Stated goal — Rewrite every one of the records below, substituting "Provide the masks in SVG format" for each occurrence of "Return masks as SVG" and leaving all other text unchanged.

=== The data ===

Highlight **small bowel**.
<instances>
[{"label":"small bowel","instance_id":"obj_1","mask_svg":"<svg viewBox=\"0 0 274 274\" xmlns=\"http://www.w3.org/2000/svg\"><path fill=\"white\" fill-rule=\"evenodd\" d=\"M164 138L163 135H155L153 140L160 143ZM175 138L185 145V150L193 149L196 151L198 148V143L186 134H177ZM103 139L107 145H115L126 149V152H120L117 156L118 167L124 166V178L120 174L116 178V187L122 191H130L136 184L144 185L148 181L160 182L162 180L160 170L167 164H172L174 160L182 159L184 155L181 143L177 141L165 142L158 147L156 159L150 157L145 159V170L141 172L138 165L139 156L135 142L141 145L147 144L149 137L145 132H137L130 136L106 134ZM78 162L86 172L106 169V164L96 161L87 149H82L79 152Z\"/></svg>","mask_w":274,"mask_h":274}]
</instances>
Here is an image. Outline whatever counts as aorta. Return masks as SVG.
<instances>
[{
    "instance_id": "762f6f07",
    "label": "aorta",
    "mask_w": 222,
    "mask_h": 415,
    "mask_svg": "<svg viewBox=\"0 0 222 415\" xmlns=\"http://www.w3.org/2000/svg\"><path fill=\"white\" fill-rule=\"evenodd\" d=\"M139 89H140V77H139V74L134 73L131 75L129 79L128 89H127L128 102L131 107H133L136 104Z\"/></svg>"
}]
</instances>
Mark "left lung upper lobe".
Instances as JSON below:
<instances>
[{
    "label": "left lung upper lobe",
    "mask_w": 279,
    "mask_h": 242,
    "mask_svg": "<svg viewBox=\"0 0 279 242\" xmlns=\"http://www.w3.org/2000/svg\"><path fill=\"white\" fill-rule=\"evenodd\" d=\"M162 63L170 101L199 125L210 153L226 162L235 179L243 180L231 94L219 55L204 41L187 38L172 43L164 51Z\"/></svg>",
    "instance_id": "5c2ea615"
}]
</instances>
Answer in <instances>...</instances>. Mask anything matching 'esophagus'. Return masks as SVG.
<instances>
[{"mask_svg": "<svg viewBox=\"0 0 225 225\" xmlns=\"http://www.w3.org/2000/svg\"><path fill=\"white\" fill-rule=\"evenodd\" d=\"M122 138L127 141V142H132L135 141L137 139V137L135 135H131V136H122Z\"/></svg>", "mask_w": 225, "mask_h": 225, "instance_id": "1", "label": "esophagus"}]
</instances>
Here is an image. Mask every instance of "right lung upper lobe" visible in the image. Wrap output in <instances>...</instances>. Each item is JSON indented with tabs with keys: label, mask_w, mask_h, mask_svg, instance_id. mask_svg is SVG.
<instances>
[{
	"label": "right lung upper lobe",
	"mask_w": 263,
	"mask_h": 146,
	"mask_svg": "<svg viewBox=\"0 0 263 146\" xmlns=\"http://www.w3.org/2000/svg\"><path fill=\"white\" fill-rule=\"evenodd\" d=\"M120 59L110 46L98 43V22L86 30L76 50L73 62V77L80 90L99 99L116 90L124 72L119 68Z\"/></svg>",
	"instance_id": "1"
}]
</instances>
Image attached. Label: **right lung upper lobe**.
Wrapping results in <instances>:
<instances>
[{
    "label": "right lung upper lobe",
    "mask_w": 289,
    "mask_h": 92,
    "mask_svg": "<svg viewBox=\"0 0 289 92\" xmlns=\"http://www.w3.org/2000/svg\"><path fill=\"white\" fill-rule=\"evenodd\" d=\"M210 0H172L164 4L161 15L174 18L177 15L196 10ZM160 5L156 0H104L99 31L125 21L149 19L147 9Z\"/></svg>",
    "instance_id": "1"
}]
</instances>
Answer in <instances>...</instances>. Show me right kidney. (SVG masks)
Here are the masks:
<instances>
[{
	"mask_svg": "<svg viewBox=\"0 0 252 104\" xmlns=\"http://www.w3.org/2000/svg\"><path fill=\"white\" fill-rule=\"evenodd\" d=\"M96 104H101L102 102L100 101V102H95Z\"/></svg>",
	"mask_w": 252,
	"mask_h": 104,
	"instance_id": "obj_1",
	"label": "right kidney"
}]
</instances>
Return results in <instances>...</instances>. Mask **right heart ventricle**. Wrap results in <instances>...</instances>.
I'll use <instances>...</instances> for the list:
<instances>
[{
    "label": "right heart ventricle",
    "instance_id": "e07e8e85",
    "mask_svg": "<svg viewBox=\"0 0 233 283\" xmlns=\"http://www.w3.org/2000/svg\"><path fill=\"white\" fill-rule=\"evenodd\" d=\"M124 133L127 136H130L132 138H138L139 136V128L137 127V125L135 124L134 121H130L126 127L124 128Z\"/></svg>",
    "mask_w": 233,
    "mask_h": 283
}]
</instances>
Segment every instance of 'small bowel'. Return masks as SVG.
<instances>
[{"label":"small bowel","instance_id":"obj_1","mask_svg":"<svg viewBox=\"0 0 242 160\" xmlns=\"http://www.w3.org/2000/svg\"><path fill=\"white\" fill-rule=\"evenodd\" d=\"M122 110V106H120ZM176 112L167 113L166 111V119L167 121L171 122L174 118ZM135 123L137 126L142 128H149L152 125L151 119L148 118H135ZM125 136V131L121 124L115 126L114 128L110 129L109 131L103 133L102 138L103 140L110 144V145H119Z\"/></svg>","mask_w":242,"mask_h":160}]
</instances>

===

Solution below —
Highlight **small bowel**.
<instances>
[{"label":"small bowel","instance_id":"obj_1","mask_svg":"<svg viewBox=\"0 0 274 274\" xmlns=\"http://www.w3.org/2000/svg\"><path fill=\"white\" fill-rule=\"evenodd\" d=\"M164 138L163 135H155L153 140L160 143ZM175 138L185 145V150L193 149L196 151L198 148V143L186 134H177ZM103 139L107 145H115L126 149V152H120L117 156L118 167L124 166V178L120 174L116 178V187L122 191H130L136 184L144 185L148 181L160 182L162 180L160 170L167 164H172L174 160L182 159L184 155L181 143L177 141L165 142L158 147L156 159L150 157L145 159V170L141 172L138 165L139 156L135 142L141 145L147 144L149 137L145 132H137L130 136L106 134ZM78 162L86 172L106 169V164L96 161L87 149H82L79 152Z\"/></svg>","mask_w":274,"mask_h":274}]
</instances>
Here is an image. Outline whatever counts as aorta. Provide the masks in SVG format.
<instances>
[{
    "instance_id": "762f6f07",
    "label": "aorta",
    "mask_w": 222,
    "mask_h": 415,
    "mask_svg": "<svg viewBox=\"0 0 222 415\" xmlns=\"http://www.w3.org/2000/svg\"><path fill=\"white\" fill-rule=\"evenodd\" d=\"M139 89H140V77H139V74L134 73L131 75L129 79L128 89H127L128 102L131 107H133L136 104Z\"/></svg>"
}]
</instances>
Mark "left lung upper lobe".
Instances as JSON below:
<instances>
[{
    "label": "left lung upper lobe",
    "mask_w": 279,
    "mask_h": 242,
    "mask_svg": "<svg viewBox=\"0 0 279 242\" xmlns=\"http://www.w3.org/2000/svg\"><path fill=\"white\" fill-rule=\"evenodd\" d=\"M162 63L170 101L199 125L210 153L226 162L235 179L243 180L231 94L219 55L204 41L187 38L172 43L164 51Z\"/></svg>",
    "instance_id": "5c2ea615"
}]
</instances>
Answer in <instances>...</instances>. Mask anything matching 'esophagus'. Provide the masks in SVG format.
<instances>
[{"mask_svg": "<svg viewBox=\"0 0 225 225\" xmlns=\"http://www.w3.org/2000/svg\"><path fill=\"white\" fill-rule=\"evenodd\" d=\"M122 138L127 141V142H132L135 141L137 139V137L135 135H131V136H122Z\"/></svg>", "mask_w": 225, "mask_h": 225, "instance_id": "1", "label": "esophagus"}]
</instances>
Here is an image. Mask every instance of "right lung upper lobe" visible in the image. Wrap output in <instances>...</instances>. Each item is JSON indented with tabs with keys: label, mask_w, mask_h, mask_svg, instance_id. mask_svg is SVG.
<instances>
[{
	"label": "right lung upper lobe",
	"mask_w": 263,
	"mask_h": 146,
	"mask_svg": "<svg viewBox=\"0 0 263 146\" xmlns=\"http://www.w3.org/2000/svg\"><path fill=\"white\" fill-rule=\"evenodd\" d=\"M120 59L110 46L98 43V22L86 30L76 50L73 62V77L80 90L99 99L116 90L124 72L119 68Z\"/></svg>",
	"instance_id": "1"
}]
</instances>
Image attached. Label: **right lung upper lobe**.
Wrapping results in <instances>:
<instances>
[{
    "label": "right lung upper lobe",
    "mask_w": 289,
    "mask_h": 92,
    "mask_svg": "<svg viewBox=\"0 0 289 92\" xmlns=\"http://www.w3.org/2000/svg\"><path fill=\"white\" fill-rule=\"evenodd\" d=\"M210 0H172L164 4L161 15L174 18L177 15L196 10ZM160 5L156 0H104L99 31L125 21L149 19L147 9Z\"/></svg>",
    "instance_id": "1"
}]
</instances>
Answer in <instances>...</instances>. Show me right kidney. (SVG masks)
Here are the masks:
<instances>
[{
	"mask_svg": "<svg viewBox=\"0 0 252 104\" xmlns=\"http://www.w3.org/2000/svg\"><path fill=\"white\" fill-rule=\"evenodd\" d=\"M96 104H101L102 102L100 101V102H95Z\"/></svg>",
	"mask_w": 252,
	"mask_h": 104,
	"instance_id": "obj_1",
	"label": "right kidney"
}]
</instances>
Return results in <instances>...</instances>. Mask **right heart ventricle**. Wrap results in <instances>...</instances>.
I'll use <instances>...</instances> for the list:
<instances>
[{
    "label": "right heart ventricle",
    "instance_id": "e07e8e85",
    "mask_svg": "<svg viewBox=\"0 0 233 283\" xmlns=\"http://www.w3.org/2000/svg\"><path fill=\"white\" fill-rule=\"evenodd\" d=\"M124 133L127 136H130L132 138H138L139 136V128L137 127V125L135 124L134 121H130L126 127L124 128Z\"/></svg>",
    "mask_w": 233,
    "mask_h": 283
}]
</instances>
Segment every instance of 'small bowel'. Provide the masks in SVG format.
<instances>
[{"label":"small bowel","instance_id":"obj_1","mask_svg":"<svg viewBox=\"0 0 242 160\" xmlns=\"http://www.w3.org/2000/svg\"><path fill=\"white\" fill-rule=\"evenodd\" d=\"M122 110V106H120ZM176 112L167 113L166 111V119L167 121L171 122L174 118ZM135 123L137 126L142 128H149L152 125L151 119L148 118H135ZM125 136V131L121 124L115 126L114 128L110 129L109 131L103 133L102 138L103 140L110 144V145H119Z\"/></svg>","mask_w":242,"mask_h":160}]
</instances>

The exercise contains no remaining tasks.